Bowling alleys in my area have begun to fill non-league-nights with something called "extreme bowling." With a title like "extreme," you'd expect things like spinning blades and exploding balls, but in fact extreme bowling mostly just adds the soothing tunes of Korn and Nickelback to pulsating black lights. The kids love that these days, I suppose. After a few drinks, all my evenings look like this anyway.

And, here's how it's done, folks! Bill Nye the Bowling Guy shows the proper technique for tossing a bowling ball down-court. Those who learn only from pictures, take note: From the top right picture to the lower left picture, they neglected to show the back-swing. You'll have to read the text to learn such advanced moves, but simply following the pictures will result in torn ligaments and severe embarrasment. Also note, the Tron-glove he's wearing offers cybernetic control of the bowling ball during extreme sports. In the 4th and final image, he's using it to navigate around the bouncing snake-thingies and circumvent the pits of boiling acid.

Queer eye for the bowling guy

I'm sorry, I don't mean to offend, but guys like this gave the bowling world it's manly, seedy persona? Please.

Shitter was full!

Hey, who knew Cousin Eddie could bowl? If anyone could give bowling a seedy side, it's Eddie here. In this rare photo, the Griswold clan learns proper bowling etiquite from their favorite uncle.

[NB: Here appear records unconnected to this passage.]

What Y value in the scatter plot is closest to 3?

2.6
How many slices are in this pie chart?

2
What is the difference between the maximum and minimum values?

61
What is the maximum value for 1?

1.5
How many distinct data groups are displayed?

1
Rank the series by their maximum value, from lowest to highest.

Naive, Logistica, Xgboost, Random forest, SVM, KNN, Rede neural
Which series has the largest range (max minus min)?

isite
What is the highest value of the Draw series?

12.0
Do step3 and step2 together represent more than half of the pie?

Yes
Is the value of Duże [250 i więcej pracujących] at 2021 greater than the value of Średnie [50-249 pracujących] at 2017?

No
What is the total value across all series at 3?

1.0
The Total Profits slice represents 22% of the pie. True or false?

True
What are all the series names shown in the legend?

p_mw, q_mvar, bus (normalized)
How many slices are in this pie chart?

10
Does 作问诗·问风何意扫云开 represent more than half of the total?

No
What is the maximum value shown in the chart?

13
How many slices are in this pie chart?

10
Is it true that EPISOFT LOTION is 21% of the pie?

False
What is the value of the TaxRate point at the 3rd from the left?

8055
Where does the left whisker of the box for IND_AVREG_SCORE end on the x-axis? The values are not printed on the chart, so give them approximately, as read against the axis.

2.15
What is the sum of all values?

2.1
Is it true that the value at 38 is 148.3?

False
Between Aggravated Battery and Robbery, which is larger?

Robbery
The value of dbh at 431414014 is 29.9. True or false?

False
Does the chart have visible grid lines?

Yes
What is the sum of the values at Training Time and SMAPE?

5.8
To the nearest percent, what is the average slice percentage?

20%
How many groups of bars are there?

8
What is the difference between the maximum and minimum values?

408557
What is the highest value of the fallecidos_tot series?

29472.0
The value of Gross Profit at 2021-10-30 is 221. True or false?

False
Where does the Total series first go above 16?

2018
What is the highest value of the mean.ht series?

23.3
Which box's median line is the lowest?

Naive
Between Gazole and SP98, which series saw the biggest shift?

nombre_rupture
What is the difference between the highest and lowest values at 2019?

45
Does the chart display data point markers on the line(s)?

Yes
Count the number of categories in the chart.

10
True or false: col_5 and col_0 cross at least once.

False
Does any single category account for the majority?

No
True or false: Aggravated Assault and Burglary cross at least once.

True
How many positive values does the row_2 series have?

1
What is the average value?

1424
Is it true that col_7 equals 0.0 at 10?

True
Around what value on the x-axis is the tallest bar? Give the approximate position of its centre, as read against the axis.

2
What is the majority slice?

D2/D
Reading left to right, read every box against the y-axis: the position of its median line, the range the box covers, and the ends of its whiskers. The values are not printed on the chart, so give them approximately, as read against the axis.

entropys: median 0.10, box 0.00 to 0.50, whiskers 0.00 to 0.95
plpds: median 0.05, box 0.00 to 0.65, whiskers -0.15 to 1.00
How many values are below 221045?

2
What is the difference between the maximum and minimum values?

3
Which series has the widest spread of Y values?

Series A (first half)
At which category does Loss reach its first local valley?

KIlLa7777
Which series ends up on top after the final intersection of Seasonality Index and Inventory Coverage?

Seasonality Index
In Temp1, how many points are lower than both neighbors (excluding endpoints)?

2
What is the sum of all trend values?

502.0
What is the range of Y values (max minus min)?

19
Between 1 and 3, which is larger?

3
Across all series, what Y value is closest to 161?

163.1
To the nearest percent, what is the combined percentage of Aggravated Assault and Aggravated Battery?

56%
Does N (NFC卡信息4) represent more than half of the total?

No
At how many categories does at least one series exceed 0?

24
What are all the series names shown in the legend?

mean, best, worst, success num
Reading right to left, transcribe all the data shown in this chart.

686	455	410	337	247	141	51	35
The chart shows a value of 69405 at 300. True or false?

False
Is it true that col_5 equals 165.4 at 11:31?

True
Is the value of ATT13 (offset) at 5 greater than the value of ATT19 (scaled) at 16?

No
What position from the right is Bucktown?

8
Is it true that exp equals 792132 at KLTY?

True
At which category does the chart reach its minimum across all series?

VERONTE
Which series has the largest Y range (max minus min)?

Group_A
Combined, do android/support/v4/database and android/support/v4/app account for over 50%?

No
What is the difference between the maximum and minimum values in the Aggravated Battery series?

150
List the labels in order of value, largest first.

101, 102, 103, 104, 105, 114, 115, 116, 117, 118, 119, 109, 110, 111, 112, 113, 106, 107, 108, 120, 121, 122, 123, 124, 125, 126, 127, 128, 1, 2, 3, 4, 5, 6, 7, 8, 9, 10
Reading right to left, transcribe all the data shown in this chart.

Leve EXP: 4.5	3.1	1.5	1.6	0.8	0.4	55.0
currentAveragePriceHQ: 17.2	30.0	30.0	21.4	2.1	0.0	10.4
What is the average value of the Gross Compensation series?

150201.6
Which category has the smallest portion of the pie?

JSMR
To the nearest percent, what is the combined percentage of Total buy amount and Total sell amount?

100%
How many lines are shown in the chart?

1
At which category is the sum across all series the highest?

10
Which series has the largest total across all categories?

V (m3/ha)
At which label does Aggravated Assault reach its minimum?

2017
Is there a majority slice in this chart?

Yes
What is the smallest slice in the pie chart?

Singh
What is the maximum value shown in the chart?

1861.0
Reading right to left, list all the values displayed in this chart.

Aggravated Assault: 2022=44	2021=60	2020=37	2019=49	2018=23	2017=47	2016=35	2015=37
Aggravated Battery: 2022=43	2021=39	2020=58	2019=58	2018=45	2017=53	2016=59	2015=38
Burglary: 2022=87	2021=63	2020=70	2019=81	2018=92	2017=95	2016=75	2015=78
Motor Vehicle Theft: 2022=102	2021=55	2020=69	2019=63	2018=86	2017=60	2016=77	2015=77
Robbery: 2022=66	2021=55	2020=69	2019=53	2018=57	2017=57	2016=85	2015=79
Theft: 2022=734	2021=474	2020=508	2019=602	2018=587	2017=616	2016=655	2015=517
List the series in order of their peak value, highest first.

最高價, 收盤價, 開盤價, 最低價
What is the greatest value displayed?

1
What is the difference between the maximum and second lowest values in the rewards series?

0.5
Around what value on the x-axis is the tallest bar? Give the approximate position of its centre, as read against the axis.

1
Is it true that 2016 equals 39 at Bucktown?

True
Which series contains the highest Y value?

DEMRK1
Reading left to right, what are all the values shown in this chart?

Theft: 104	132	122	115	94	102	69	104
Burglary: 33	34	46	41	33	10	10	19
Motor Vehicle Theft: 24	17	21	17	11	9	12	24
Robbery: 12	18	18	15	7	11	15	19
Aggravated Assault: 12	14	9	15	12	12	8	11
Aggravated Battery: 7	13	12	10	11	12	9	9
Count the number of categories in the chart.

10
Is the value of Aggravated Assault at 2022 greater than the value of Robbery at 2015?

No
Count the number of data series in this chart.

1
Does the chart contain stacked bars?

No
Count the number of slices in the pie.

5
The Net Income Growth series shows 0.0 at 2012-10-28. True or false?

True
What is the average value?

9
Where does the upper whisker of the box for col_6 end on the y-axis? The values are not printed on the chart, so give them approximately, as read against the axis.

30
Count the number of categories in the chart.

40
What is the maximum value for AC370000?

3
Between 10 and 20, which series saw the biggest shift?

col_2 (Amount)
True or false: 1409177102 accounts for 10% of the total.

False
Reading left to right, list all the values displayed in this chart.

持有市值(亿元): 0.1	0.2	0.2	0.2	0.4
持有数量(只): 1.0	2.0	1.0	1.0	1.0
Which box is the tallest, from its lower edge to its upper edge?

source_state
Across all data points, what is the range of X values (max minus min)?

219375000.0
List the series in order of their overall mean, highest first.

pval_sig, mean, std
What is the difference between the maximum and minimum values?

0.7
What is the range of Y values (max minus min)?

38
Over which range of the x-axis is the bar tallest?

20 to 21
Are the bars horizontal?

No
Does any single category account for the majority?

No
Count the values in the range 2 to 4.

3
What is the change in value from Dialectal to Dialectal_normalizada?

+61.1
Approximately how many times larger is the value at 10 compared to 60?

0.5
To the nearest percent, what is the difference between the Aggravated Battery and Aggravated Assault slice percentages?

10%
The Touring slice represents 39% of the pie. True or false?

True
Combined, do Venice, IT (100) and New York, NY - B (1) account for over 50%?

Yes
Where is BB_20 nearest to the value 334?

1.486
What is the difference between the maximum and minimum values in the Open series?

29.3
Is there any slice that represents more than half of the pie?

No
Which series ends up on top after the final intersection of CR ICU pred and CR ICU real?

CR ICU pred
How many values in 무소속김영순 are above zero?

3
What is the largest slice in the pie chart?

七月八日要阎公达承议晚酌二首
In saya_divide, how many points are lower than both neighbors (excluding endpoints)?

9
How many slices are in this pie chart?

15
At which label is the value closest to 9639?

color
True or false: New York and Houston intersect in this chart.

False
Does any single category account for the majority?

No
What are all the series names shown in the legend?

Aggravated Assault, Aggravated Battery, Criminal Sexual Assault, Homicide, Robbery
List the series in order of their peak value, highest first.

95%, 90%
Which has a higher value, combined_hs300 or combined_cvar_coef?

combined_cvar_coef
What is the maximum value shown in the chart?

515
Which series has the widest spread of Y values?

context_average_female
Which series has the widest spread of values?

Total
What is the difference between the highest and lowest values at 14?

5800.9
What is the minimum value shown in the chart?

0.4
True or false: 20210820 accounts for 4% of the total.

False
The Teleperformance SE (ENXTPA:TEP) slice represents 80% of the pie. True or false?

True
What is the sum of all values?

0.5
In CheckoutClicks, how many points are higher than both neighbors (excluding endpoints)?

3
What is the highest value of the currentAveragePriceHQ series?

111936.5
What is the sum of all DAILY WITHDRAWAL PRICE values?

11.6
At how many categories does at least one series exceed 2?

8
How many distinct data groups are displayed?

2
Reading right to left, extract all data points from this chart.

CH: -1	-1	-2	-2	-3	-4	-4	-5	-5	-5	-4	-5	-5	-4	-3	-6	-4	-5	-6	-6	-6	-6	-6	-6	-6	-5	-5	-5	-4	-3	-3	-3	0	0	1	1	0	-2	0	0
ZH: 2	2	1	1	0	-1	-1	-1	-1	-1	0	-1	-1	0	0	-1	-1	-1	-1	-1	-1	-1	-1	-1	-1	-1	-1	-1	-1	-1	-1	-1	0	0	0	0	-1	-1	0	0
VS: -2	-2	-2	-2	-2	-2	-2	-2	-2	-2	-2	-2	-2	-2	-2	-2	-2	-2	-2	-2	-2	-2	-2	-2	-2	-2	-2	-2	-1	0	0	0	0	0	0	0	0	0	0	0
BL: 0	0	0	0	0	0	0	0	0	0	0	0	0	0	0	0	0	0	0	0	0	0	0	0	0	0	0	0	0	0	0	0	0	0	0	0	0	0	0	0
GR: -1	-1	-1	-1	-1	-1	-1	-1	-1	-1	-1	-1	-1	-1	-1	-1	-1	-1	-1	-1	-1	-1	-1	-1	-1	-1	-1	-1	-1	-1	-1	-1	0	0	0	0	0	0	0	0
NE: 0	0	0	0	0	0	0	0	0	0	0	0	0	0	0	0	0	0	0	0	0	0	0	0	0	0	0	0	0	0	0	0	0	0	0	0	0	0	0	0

Actually, Mr. Sideburns up there is named Larry Lickstein. I couldn't make this stuff up if I tried!

lefties do it right

As usual, leave it to the left-handed little girl to get it right! She's got the form, the finesse, to actually make it in the sleazy world of performance bowling. Lady on the right, as everyone knows, should keep her mouth shut while participating in a sport. That's the best way to lose a tooth or tongue. Middle boy is inches from falling on his face, but I think he'll just end up stepping over the line. Which is more disgraceful, I do not know. I do know someone who slipped and broke her wrist because someone wore street shoes in the lane area and tracked water onto the slick floor. Never wear street shoes on the lanes. Trust me on this.

I'd have commented on the text of the pamphlet, but it's too damn boring. sure, it explains what those little triangles on the lane are for, but why do I need to know? My average is still in the double-digits, and anyone interested simply in the social aspects of bowling probably don't care much either. Why would I care that the Women's International Bowling Congress was started in 1916? This is hardly necessary for having fun while bowling. Even the glossary is simply boring.

they nizzle the bizzle bazzle
The modern bowling center can be a good place for bridge the "generation gap." Here parents and teens "speak the same language."

Today, with some 20 percent of the nation bowling, the phenomena is both a sport and an industry. Whether you're an addicted league bowler or a weekend casual player, the sport provides good exercise and the opportunity of enjoyment under optimum conditions.

If ever I had a sport explained to me in such bland terms, I'd be sure to avoid it at all costs. With a libretto worthy of a educational filmstrip, I'm glad I can drink under the blacklights at my bowling alley.